# Easton stem install Qs: Top Lock Technology?



## bismo37 (Mar 22, 2002)

Hey guys,

I bought a new Easton EA90 stem that uses the new Top Lock technology bar clamp... How am I supposed to tighten it? (The Easton site doesn't have instructions up yet.)

Do I tighten the 4 bolts evenly and leave equal gaps between the faceplate and the stem at all 4 bolts? Or does the faceplate get tightened to completely close off the end with the integrating curve shapes? (That's what the stock photo shows on the un-installed stem and it seems to make more sense, otherwise why make matching faces at one end?)

This picture shows the difference in the faceplate ends: one side is curved to match the curvature on the stem's interface (red arrows); the other of the faceplate has a flat interface (blue arrow) which doesn't match the curvature of the stem.


----------



## skaruda_23 (May 8, 2009)

My roommate has this exact stem. Tighten the pinch bolts in a criss cross (X) order just like any other stem so you don't overstress any one area. If I remember correctly, the top two bolts match the curvature pretty closely. The bottom bolts, however, have a more significant gap... It looks weird but I guess it's supposed to reduce stress concentrations on the bar.

I hope this helped... If you tighten all bolts evenly to the torque spec you shouldn't have any problems.


----------



## skaruda_23 (May 8, 2009)

to clarify, the "top" I identify is what's marked by your red arrows and "bottom" is your blue arrow.


----------



## C-40 (Feb 4, 2004)

*wrong...*

Tighten the bottom bolts completely, so there is no gap, then tighten the top. All it took was a quick google search.

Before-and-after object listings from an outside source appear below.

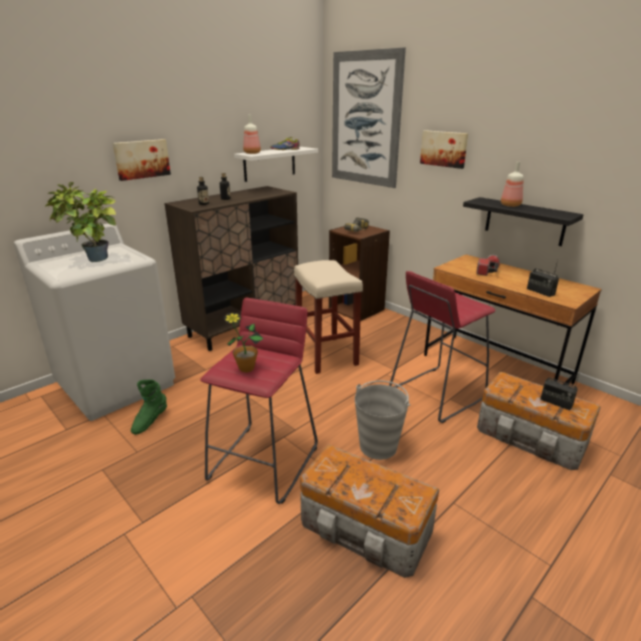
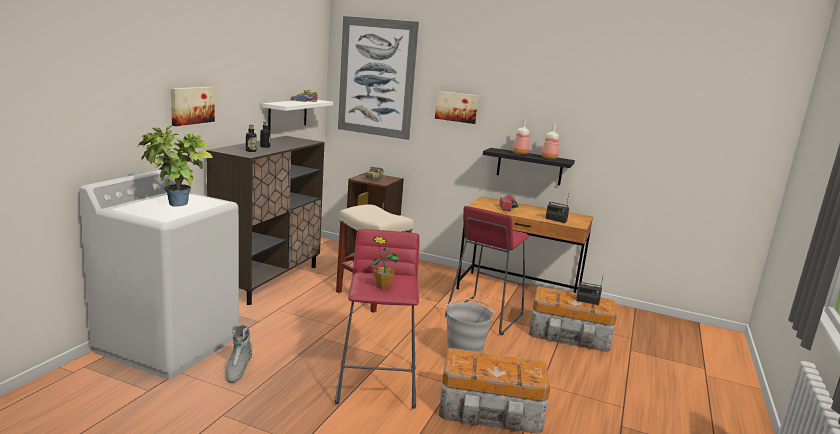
camera: 25 degrees left, 10 degrees down
(150, 421) = (238, 370): green boot -> grey boot
(252, 153) = (280, 103): bottle -> bottle (549, 158)

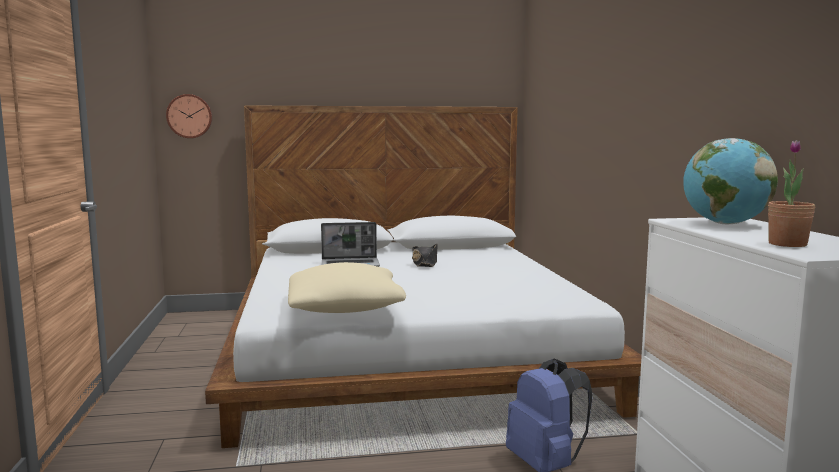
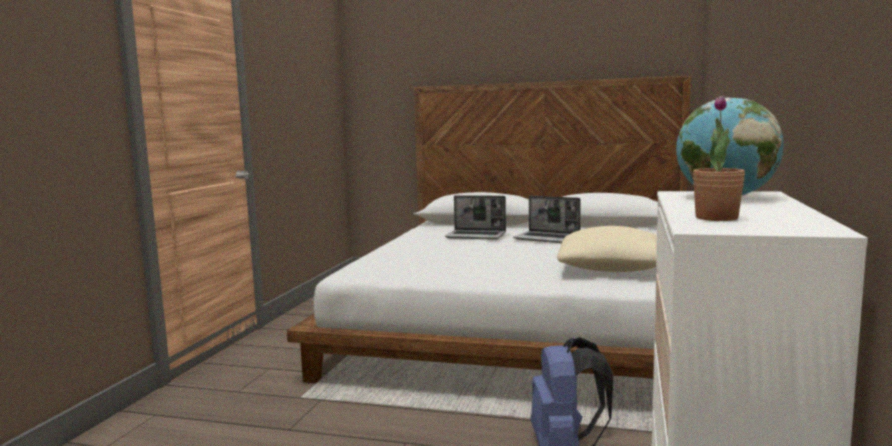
camera: 25 degrees right, 0 degrees up
(189, 116) = (372, 99): wall clock -> none
(345, 307) = (420, 271): beige pillow -> beige pillow (613, 268)
(425, 263) = (547, 238): black hat -> laptop

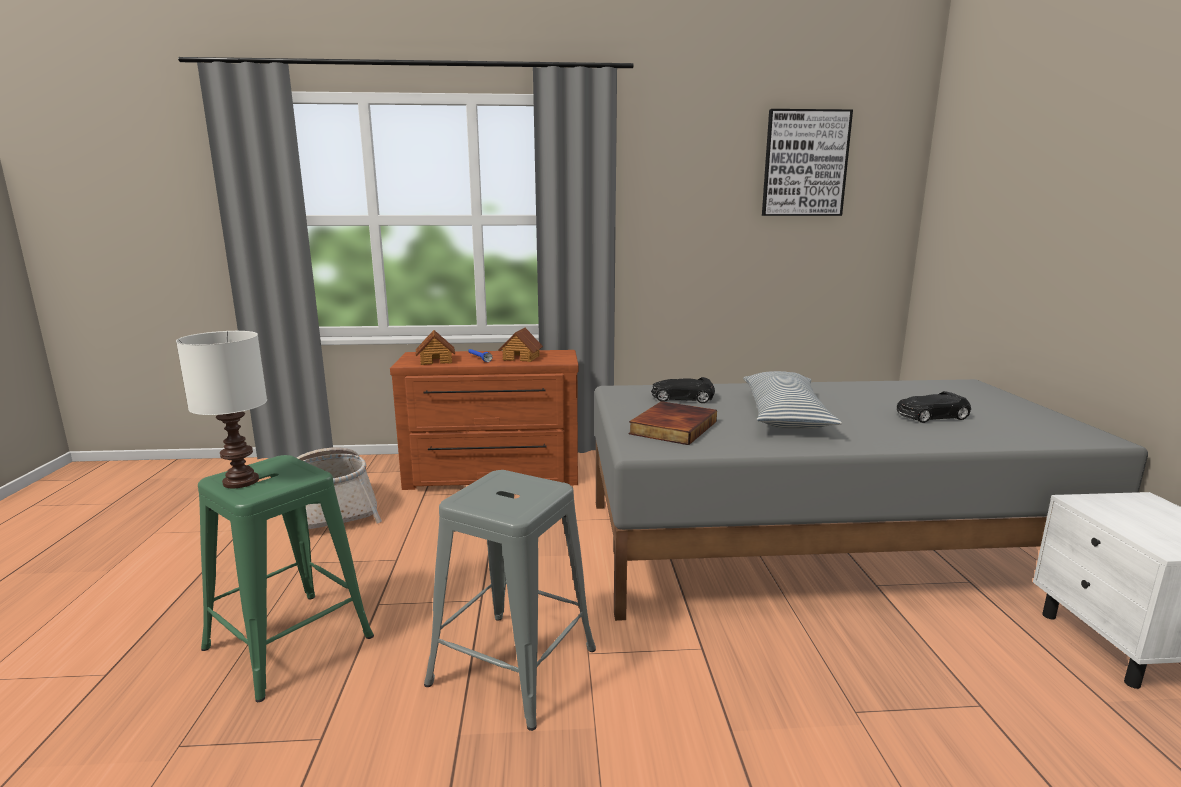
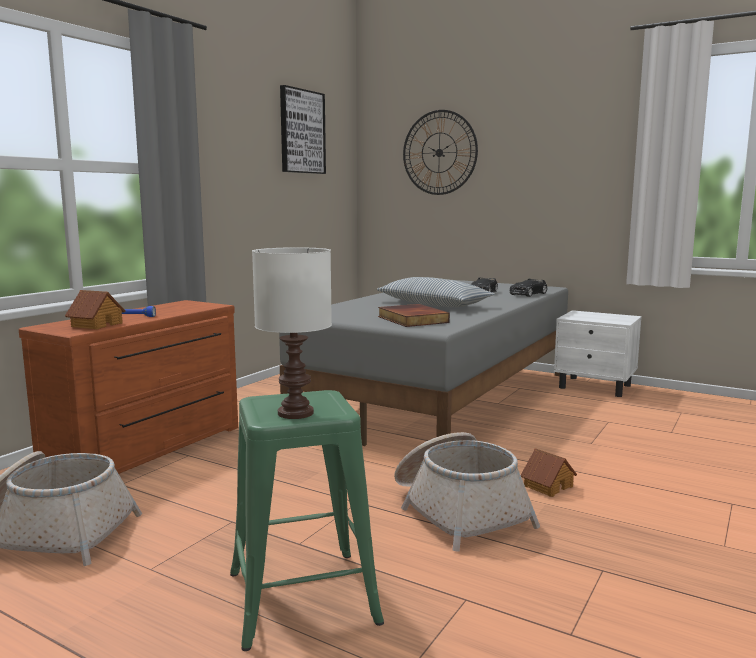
camera: 55 degrees left, 5 degrees down
(513, 666) = (458, 511): grey stool -> basket
(521, 357) = (169, 310): toy house -> toy house (547, 486)
(682, 398) = (358, 309): black toy car -> black toy car (528, 294)
(1010, 183) = (439, 152): none -> wall clock

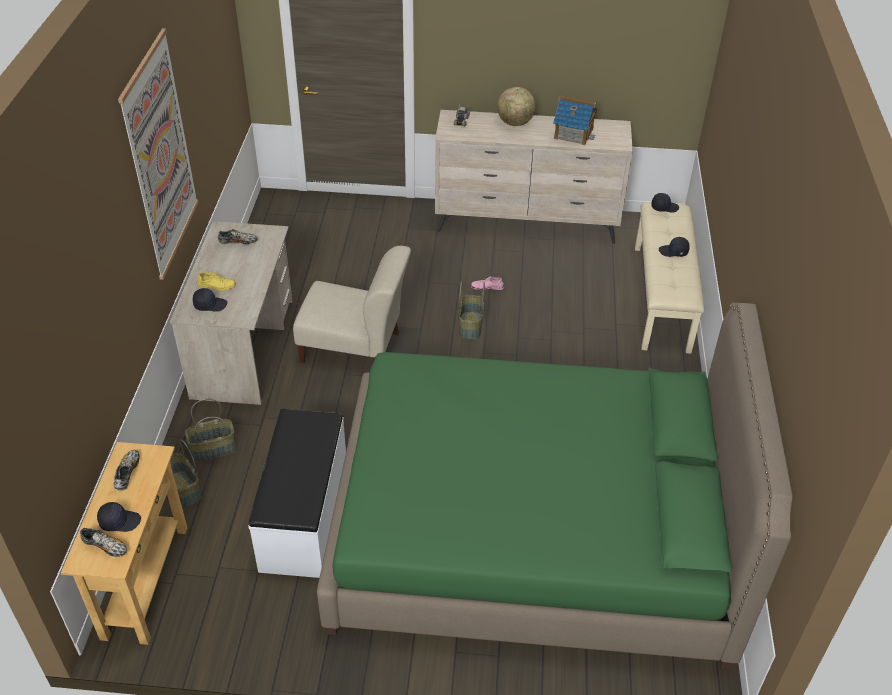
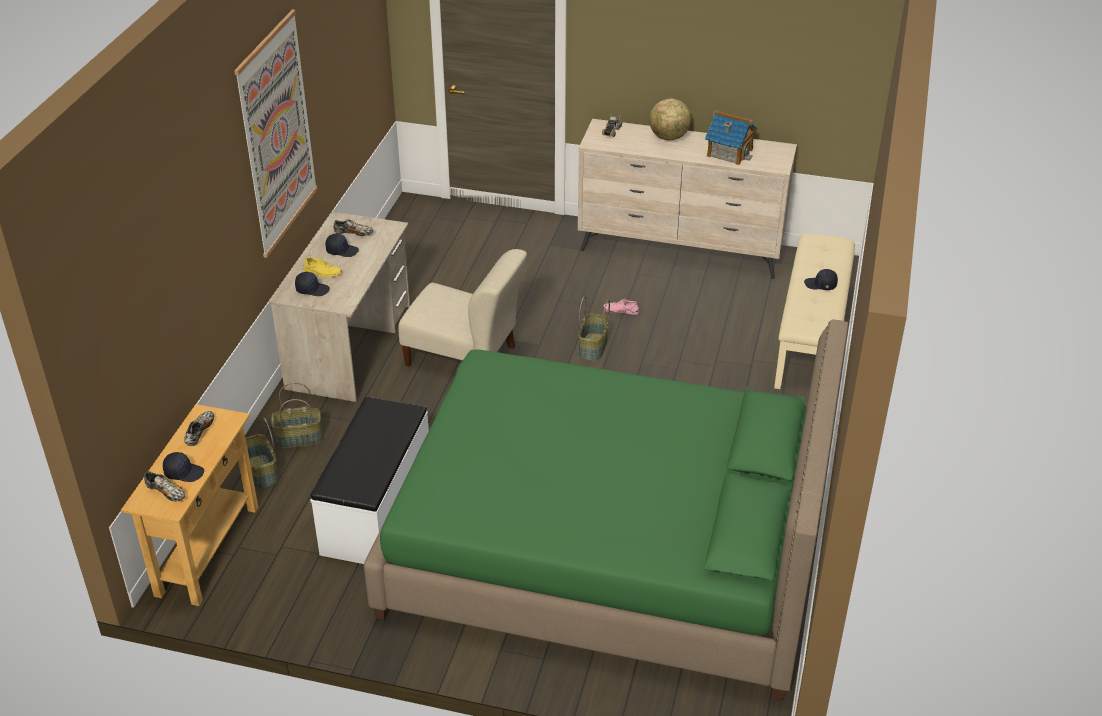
camera: 10 degrees right, 5 degrees down
(664, 207) = (823, 239): black cap -> black cap (342, 250)

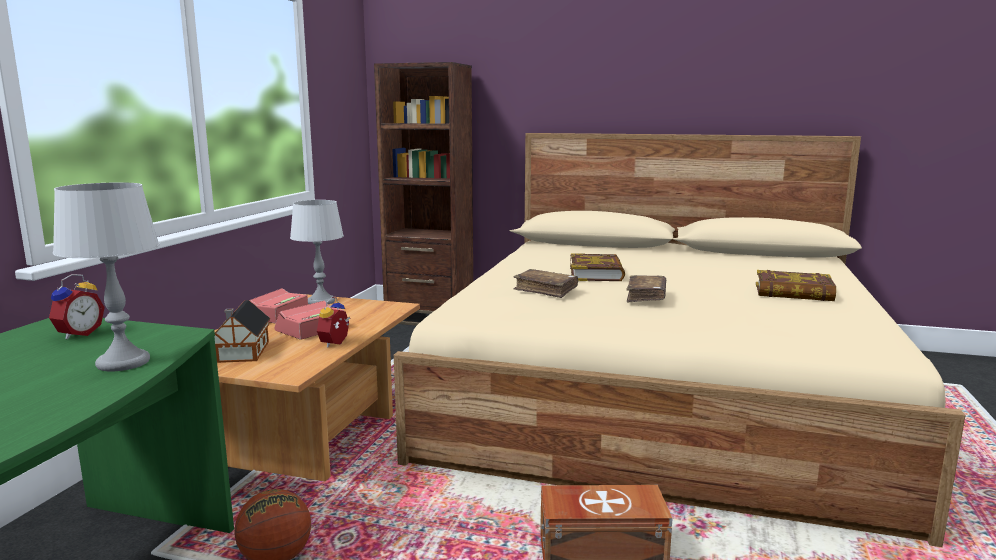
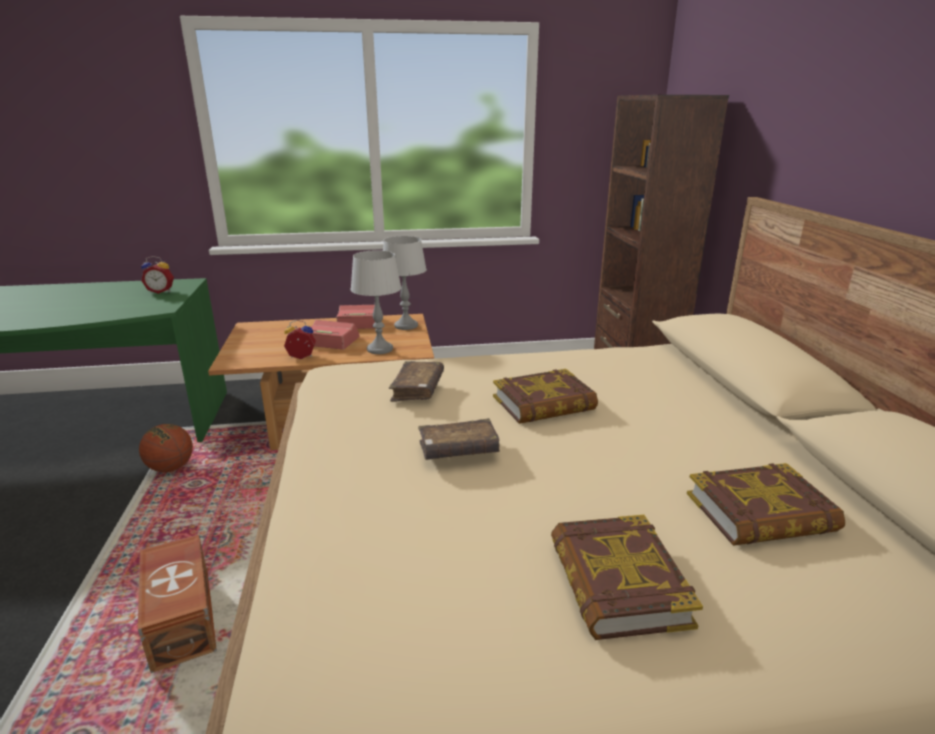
camera: 65 degrees right, 10 degrees up
(123, 362) = (104, 312): grey table lamp -> grey table lamp (380, 349)
(242, 353) = (269, 338): toy house -> none
(742, 267) = (760, 513): none -> book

http://www.eastonexp.com/technology/


----------



## skaruda_23 (May 8, 2009)

C-40 said:


> Tighten the bottom bolts completely, so there is no gap, then tighten the top. All it took was a quick google search.
> 
> http://www.eastonexp.com/technology/


My apologies, I guess C-40 is right. I wasn't aware that there was a special procedure.


----------



## bismo37 (Mar 22, 2002)

C-40 said:


> Tighten the bottom bolts completely, so there is no gap, then tighten the top. All it took was a quick google search.
> 
> http://www.eastonexp.com/technology/


Yeah, I did google that same page last night, but it shows a different setup. That stem depicted in that diagram has different faceplate - stem interfaces than the one I bought. There is no "flat section" to tighten completely.

I busted out MS Paint...


----------



## bismo37 (Mar 22, 2002)

So I tightened the bolts evenly all 'round such that the mating curved surfaces at the top are in contact, but there is a gap at the bottom curved-to-flat interface. I don't see the point of making mating curved interfaces if there aren't supposed to be mated. Silly design gimmick, imho.


----------



## davcruz (Oct 9, 2007)

I could be wrong, but I believe the curved section vs non-curved is so that you can flip the stem and then flip the face plate 180 and the parts that are touching are always on the top....does my explanation make sense?


----------



## davcruz (Oct 9, 2007)

*Closed section always on top?*

Oops, double posted.....


----------



## skaruda_23 (May 8, 2009)

bismo37 said:


> So I tightened the bolts evenly all 'round such that the mating curved surfaces at the top are in contact, but there is a gap at the bottom curved-to-flat interface. I don't see the point of making mating curved interfaces if there aren't supposed to be mated. Silly design gimmick, imho.


I think it should be fine. If it's good and tight, it's not going anywhere. If you have a carbon bar and are paranoid, you can always use carbon assembly paste too. From memory, your paint diagram looks like my friend's stem... I definitely remember the gap at the bottom that you mention.


----------



## turbomatic73 (Jan 22, 2004)

C-40's wrong...i have this stem, AND the instructions that came with them. Tighten the top 2 bolts first so that the points interlock completely. Then, tighten the bottom two bolts, alternating left/right. This leaves a small gap on the bottom. That's what Easton says...


----------



## brol (Nov 4, 2009)

Turbomatic is right 
I also have the stem and instructions


----------



## bismo37 (Mar 22, 2002)

davcruz said:


> I could be wrong, but I believe the curved section vs non-curved is so that you can flip the stem and then flip the face plate 180 and the parts that are touching are always on the top....does my explanation make sense?


yup. You're right.


----------



## capt_phun (Jun 14, 2004)

Turbomatic is right, C-40 is wrong. I have the stem & easton instructions.


----------